Ook als een werknemer privé over een luxere auto beschikt dan de auto van de zaak die zijn werkgever aan hem ter beschikking stelt, moet hij voldoen aan de voorwaarden om de bijtelling achterwege te laten. Hij moet dus kunnen bewijzen dat hij niet meer 500 privékilometers per jaar rijdt. Dat blijkt uit een uitspraak van de Rechtbank Den Haag.
Als een werknemer een ‘Verklaring geen privégebruik auto’ (tool) van de Belastingdienst heeft, moet hij kunnen aantonen dat hij met zijn auto van de zaak niet meer dan 500 kilometer per jaar voor privédoeleinden rijdt. Dat kan met een rittenregistratie (tool) of met een andere vorm van bewijs.
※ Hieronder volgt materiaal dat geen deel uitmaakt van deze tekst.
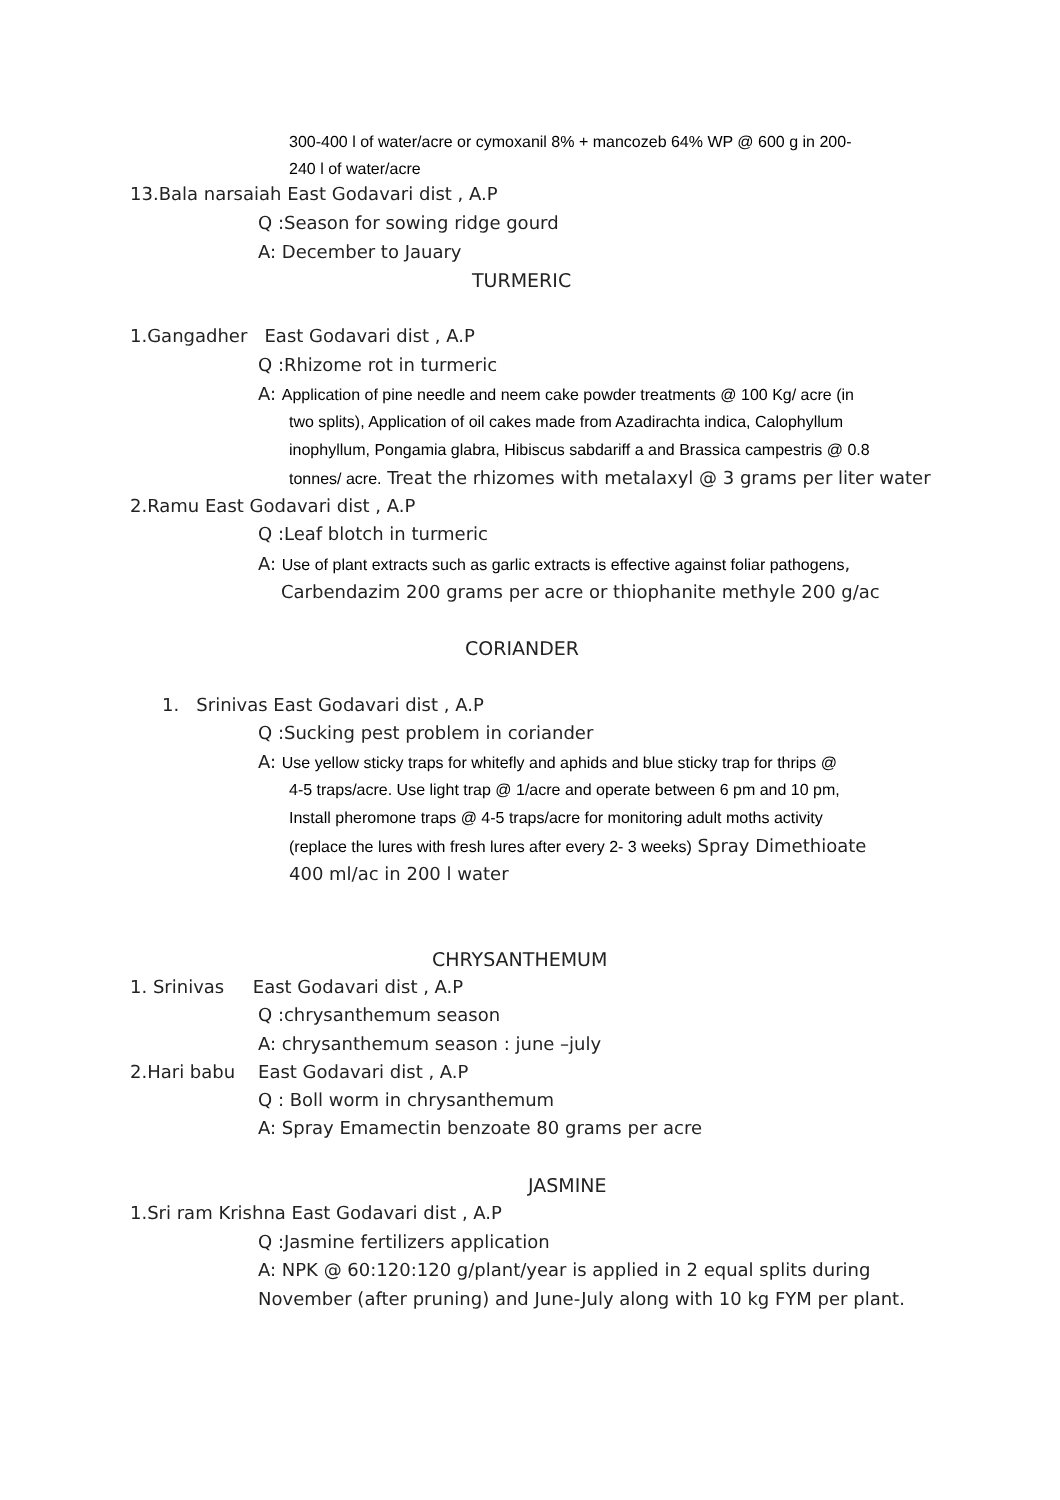300-400 l of water/acre or cymoxanil 8% + mancozeb 64% WP @ 600 g in 200-
240 l of water/acre
13.Bala narsaiah East Godavari dist , A.P
Q :Season for sowing ridge gourd
A: December to Jauary
TURMERIC
1.Gangadher East Godavari dist , A.P
Q :Rhizome rot in turmeric
A: Application of pine needle and neem cake powder treatments @ 100 Kg/ acre (in
two splits), Application of oil cakes made from Azadirachta indica, Calophyllum
inophyllum, Pongamia glabra, Hibiscus sabdariff a and Brassica campestris @ 0.8
tonnes/ acre. Treat the rhizomes with metalaxyl @ 3 grams per liter water
2.Ramu East Godavari dist , A.P
Q :Leaf blotch in turmeric
A: Use of plant extracts such as garlic extracts is effective against foliar pathogens,
Carbendazim 200 grams per acre or thiophanite methyle 200 g/ac
CORIANDER
1. Srinivas East Godavari dist , A.P
Q :Sucking pest problem in coriander
A: Use yellow sticky traps for whitefly and aphids and blue sticky trap for thrips @
4-5 traps/acre. Use light trap @ 1/acre and operate between 6 pm and 10 pm,
Install pheromone traps @ 4-5 traps/acre for monitoring adult moths activity
(replace the lures with fresh lures after every 2- 3 weeks) Spray Dimethioate
400 ml/ac in 200 l water
CHRYSANTHEMUM
1. Srinivas East Godavari dist , A.P
Q :chrysanthemum season
A: chrysanthemum season : june –july
2.Hari babu East Godavari dist , A.P
Q : Boll worm in chrysanthemum
A: Spray Emamectin benzoate 80 grams per acre
JASMINE
1.Sri ram Krishna East Godavari dist , A.P
Q :Jasmine fertilizers application
A: NPK @ 60:120:120 g/plant/year is applied in 2 equal splits during
November (after pruning) and June-July along with 10 kg FYM per plant.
In een recente rechtszaak had een werknemer geen rittenregistratie bijgehouden voor zijn Lexus voor 2011, 2012 en 2013, maar had zijn werkgever ook geen bijtelling toegepast. De inspecteur van de Belastingdienst legde daarom een naheffingsaanslag voor de loonheffingen op.
De werknemer kwam alsnog met een rittenregistratie op de proppen, maar die voldeed niet aan de voorschriften (tool). Hij stelde deze registratie toen nog eens bij, waarna er belangrijke verschillen bleken te zitten tussen deze versie en de vorige. De werknemer vond desondanks dat hij op basis van de registratie aannemelijk had gemaakt dat zijn Lexus niet meer dan 500 privékilometers per kalenderjaar gemaakt had. Bovendien, zo stelde hij, had hij privé de beschikking over een veel luxere Audi Q7, waardoor het voor hem helemaal niet aantrekkelijk zou zijn om de Lexus voor privéritjes te gebruiken.
De rechter ging niet mee in deze redenatie van de werknemer en oordeelde dat de rittenregistratie simpelweg niet voldeed aan de wettelijke vereisten: hij was incompleet, achteraf opgesteld en er zaten belangrijke verschillen tussen de twee versies. Ook de Audi Q7 van de werknemer maakte geen verschil: dat de werknemer die in bezit had, bewees namelijk op geen enkele manier dat zijn Lexus van de zaak niet (te veel) privé gebruikt was. De werknemer moest de naheffingsaanslagen – en de opgelegde verzuimboete – alsnog betalen.